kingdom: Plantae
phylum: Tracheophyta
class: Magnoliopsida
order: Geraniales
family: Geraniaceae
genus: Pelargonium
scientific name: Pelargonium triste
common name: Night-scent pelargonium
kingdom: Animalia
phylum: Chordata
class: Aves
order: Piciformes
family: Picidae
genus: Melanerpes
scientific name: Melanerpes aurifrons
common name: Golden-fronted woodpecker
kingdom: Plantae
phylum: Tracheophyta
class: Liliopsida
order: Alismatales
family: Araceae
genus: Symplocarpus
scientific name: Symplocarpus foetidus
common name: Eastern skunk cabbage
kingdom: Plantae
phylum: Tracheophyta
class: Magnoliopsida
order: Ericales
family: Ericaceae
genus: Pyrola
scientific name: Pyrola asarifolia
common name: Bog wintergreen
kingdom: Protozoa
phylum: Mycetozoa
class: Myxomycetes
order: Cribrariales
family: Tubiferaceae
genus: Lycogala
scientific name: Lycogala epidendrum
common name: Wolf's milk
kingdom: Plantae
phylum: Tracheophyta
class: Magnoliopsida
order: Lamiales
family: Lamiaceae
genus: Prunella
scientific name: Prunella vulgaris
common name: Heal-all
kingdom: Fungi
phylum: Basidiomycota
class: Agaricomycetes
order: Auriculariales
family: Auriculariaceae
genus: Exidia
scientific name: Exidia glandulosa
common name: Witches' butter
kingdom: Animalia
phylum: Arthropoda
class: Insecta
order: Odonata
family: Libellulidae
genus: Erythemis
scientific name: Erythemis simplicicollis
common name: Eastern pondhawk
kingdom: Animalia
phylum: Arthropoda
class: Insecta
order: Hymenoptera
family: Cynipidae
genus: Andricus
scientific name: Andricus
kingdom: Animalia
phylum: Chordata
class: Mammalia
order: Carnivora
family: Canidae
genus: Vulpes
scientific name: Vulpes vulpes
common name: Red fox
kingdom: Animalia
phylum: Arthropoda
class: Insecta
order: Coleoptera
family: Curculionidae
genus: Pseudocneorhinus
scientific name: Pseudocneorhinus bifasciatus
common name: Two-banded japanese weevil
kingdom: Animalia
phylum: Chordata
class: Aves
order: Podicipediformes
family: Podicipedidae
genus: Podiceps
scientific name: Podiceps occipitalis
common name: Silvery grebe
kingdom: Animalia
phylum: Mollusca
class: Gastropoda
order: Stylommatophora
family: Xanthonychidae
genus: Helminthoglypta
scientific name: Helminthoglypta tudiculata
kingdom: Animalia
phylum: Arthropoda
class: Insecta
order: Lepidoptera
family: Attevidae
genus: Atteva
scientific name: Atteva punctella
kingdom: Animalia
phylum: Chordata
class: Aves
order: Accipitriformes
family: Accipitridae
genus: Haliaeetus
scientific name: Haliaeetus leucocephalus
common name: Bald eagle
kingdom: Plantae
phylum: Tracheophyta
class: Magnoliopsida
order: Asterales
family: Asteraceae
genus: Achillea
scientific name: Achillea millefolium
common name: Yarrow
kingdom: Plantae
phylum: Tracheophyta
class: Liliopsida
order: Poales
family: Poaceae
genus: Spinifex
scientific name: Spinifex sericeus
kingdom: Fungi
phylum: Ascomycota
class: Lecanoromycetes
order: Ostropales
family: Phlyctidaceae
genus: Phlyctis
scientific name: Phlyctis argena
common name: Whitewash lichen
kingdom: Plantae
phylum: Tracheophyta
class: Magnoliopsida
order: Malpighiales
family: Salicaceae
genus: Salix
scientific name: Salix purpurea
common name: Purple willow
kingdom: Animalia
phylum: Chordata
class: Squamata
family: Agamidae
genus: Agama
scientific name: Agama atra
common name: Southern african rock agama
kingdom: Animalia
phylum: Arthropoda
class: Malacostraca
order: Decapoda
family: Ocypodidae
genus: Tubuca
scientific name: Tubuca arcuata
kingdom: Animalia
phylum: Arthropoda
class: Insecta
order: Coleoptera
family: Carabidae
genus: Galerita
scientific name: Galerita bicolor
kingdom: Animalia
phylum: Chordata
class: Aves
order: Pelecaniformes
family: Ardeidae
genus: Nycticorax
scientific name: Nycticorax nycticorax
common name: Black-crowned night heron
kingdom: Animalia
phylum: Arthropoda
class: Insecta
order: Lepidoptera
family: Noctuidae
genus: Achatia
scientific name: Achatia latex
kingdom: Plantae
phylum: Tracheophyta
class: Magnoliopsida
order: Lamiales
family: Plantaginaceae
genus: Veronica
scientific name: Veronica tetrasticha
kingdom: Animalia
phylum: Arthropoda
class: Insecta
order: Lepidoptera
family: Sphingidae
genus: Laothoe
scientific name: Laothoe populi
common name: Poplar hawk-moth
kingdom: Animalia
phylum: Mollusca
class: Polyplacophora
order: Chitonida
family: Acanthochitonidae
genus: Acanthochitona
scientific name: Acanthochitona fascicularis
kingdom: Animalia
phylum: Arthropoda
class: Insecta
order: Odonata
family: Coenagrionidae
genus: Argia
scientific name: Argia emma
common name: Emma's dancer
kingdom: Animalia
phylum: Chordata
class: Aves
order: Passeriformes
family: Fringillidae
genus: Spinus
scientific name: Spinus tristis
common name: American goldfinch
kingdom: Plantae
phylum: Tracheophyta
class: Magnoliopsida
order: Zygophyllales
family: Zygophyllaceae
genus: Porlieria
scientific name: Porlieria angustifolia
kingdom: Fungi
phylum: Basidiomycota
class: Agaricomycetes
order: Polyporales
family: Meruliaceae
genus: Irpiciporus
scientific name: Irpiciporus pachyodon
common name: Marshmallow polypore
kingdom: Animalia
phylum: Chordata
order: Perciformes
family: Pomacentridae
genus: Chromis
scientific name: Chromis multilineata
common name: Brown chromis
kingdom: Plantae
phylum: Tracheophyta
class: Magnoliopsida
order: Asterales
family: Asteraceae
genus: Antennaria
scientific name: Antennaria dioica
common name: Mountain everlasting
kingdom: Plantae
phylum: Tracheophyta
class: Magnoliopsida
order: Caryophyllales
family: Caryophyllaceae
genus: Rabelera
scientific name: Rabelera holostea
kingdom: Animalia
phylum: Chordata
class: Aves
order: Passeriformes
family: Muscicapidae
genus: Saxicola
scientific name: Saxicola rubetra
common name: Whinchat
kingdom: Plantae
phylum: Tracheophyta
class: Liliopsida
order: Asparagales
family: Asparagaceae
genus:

Given request> Copy out every line of the material above word for word, in the same order.

Response to this task>
kingdom: Plantae
phylum: Tracheophyta
class: Magnoliopsida
order: Geraniales
family: Geraniaceae
genus: Pelargonium
scientific name: Pelargonium triste
common name: Night-scent pelargonium
kingdom: Animalia
phylum: Chordata
class: Aves
order: Piciformes
family: Picidae
genus: Melanerpes
scientific name: Melanerpes aurifrons
common name: Golden-fronted woodpecker
kingdom: Plantae
phylum: Tracheophyta
class: Liliopsida
order: Alismatales
family: Araceae
genus: Symplocarpus
scientific name: Symplocarpus foetidus
common name: Eastern skunk cabbage
kingdom: Plantae
phylum: Tracheophyta
class: Magnoliopsida
order: Ericales
family: Ericaceae
genus: Pyrola
scientific name: Pyrola asarifolia
common name: Bog wintergreen
kingdom: Protozoa
phylum: Mycetozoa
class: Myxomycetes
order: Cribrariales
family: Tubiferaceae
genus: Lycogala
scientific name: Lycogala epidendrum
common name: Wolf's milk
kingdom: Plantae
phylum: Tracheophyta
class: Magnoliopsida
order: Lamiales
family: Lamiaceae
genus: Prunella
scientific name: Prunella vulgaris
common name: Heal-all
kingdom: Fungi
phylum: Basidiomycota
class: Agaricomycetes
order: Auriculariales
family: Auriculariaceae
genus: Exidia
scientific name: Exidia glandulosa
common name: Witches' butter
kingdom: Animalia
phylum: Arthropoda
class: Insecta
order: Odonata
family: Libellulidae
genus: Erythemis
scientific name: Erythemis simplicicollis
common name: Eastern pondhawk
kingdom: Animalia
phylum: Arthropoda
class: Insecta
order: Hymenoptera
family: Cynipidae
genus: Andricus
scientific name: Andricus
kingdom: Animalia
phylum: Chordata
class: Mammalia
order: Carnivora
family: Canidae
genus: Vulpes
scientific name: Vulpes vulpes
common name: Red fox
kingdom: Animalia
phylum: Arthropoda
class: Insecta
order: Coleoptera
family: Curculionidae
genus: Pseudocneorhinus
scientific name: Pseudocneorhinus bifasciatus
common name: Two-banded japanese weevil
kingdom: Animalia
phylum: Chordata
class: Aves
order: Podicipediformes
family: Podicipedidae
genus: Podiceps
scientific name: Podiceps occipitalis
common name: Silvery grebe
kingdom: Animalia
phylum: Mollusca
class: Gastropoda
order: Stylommatophora
family: Xanthonychidae
genus: Helminthoglypta
scientific name: Helminthoglypta tudiculata
kingdom: Animalia
phylum: Arthropoda
class: Insecta
order: Lepidoptera
family: Attevidae
genus: Atteva
scientific name: Atteva punctella
kingdom: Animalia
phylum: Chordata
class: Aves
order: Accipitriformes
family: Accipitridae
genus: Haliaeetus
scientific name: Haliaeetus leucocephalus
common name: Bald eagle
kingdom: Plantae
phylum: Tracheophyta
class: Magnoliopsida
order: Asterales
family: Asteraceae
genus: Achillea
scientific name: Achillea millefolium
common name: Yarrow
kingdom: Plantae
phylum: Tracheophyta
class: Liliopsida
order: Poales
family: Poaceae
genus: Spinifex
scientific name: Spinifex sericeus
kingdom: Fungi
phylum: Ascomycota
class: Lecanoromycetes
order: Ostropales
family: Phlyctidaceae
genus: Phlyctis
scientific name: Phlyctis argena
common name: Whitewash lichen
kingdom: Plantae
phylum: Tracheophyta
class: Magnoliopsida
order: Malpighiales
family: Salicaceae
genus: Salix
scientific name: Salix purpurea
common name: Purple willow
kingdom: Animalia
phylum: Chordata
class: Squamata
family: Agamidae
genus: Agama
scientific name: Agama atra
common name: Southern african rock agama
kingdom: Animalia
phylum: Arthropoda
class: Malacostraca
order: Decapoda
family: Ocypodidae
genus: Tubuca
scientific name: Tubuca arcuata
kingdom: Animalia
phylum: Arthropoda
class: Insecta
order: Coleoptera
family: Carabidae
genus: Galerita
scientific name: Galerita bicolor
kingdom: Animalia
phylum: Chordata
class: Aves
order: Pelecaniformes
family: Ardeidae
genus: Nycticorax
scientific name: Nycticorax nycticorax
common name: Black-crowned night heron
kingdom: Animalia
phylum: Arthropoda
class: Insecta
order: Lepidoptera
family: Noctuidae
genus: Achatia
scientific name: Achatia latex
kingdom: Plantae
phylum: Tracheophyta
class: Magnoliopsida
order: Lamiales
family: Plantaginaceae
genus: Veronica
scientific name: Veronica tetrasticha
kingdom: Animalia
phylum: Arthropoda
class: Insecta
order: Lepidoptera
family: Sphingidae
genus: Laothoe
scientific name: Laothoe populi
common name: Poplar hawk-moth
kingdom: Animalia
phylum: Mollusca
class: Polyplacophora
order: Chitonida
family: Acanthochitonidae
genus: Acanthochitona
scientific name: Acanthochitona fascicularis
kingdom: Animalia
phylum: Arthropoda
class: Insecta
order: Odonata
family: Coenagrionidae
genus: Argia
scientific name: Argia emma
common name: Emma's dancer
kingdom: Animalia
phylum: Chordata
class: Aves
order: Passeriformes
family: Fringillidae
genus: Spinus
scientific name: Spinus tristis
common name: American goldfinch
kingdom: Plantae
phylum: Tracheophyta
class: Magnoliopsida
order: Zygophyllales
family: Zygophyllaceae
genus: Porlieria
scientific name: Porlieria angustifolia
kingdom: Fungi
phylum: Basidiomycota
class: Agaricomycetes
order: Polyporales
family: Meruliaceae
genus: Irpiciporus
scientific name: Irpiciporus pachyodon
common name: Marshmallow polypore
kingdom: Animalia
phylum: Chordata
order: Perciformes
family: Pomacentridae
genus: Chromis
scientific name: Chromis multilineata
common name: Brown chromis
kingdom: Plantae
phylum: Tracheophyta
class: Magnoliopsida
order: Asterales
family: Asteraceae
genus: Antennaria
scientific name: Antennaria dioica
common name: Mountain everlasting
kingdom: Plantae
phylum: Tracheophyta
class: Magnoliopsida
order: Caryophyllales
family: Caryophyllaceae
genus: Rabelera
scientific name: Rabelera holostea
kingdom: Animalia
phylum: Chordata
class: Aves
order: Passeriformes
family: Muscicapidae
genus: Saxicola
scientific name: Saxicola rubetra
common name: Whinchat
kingdom: Plantae
phylum: Tracheophyta
class: Liliopsida
order: Asparagales
family: Asparagaceae
genus:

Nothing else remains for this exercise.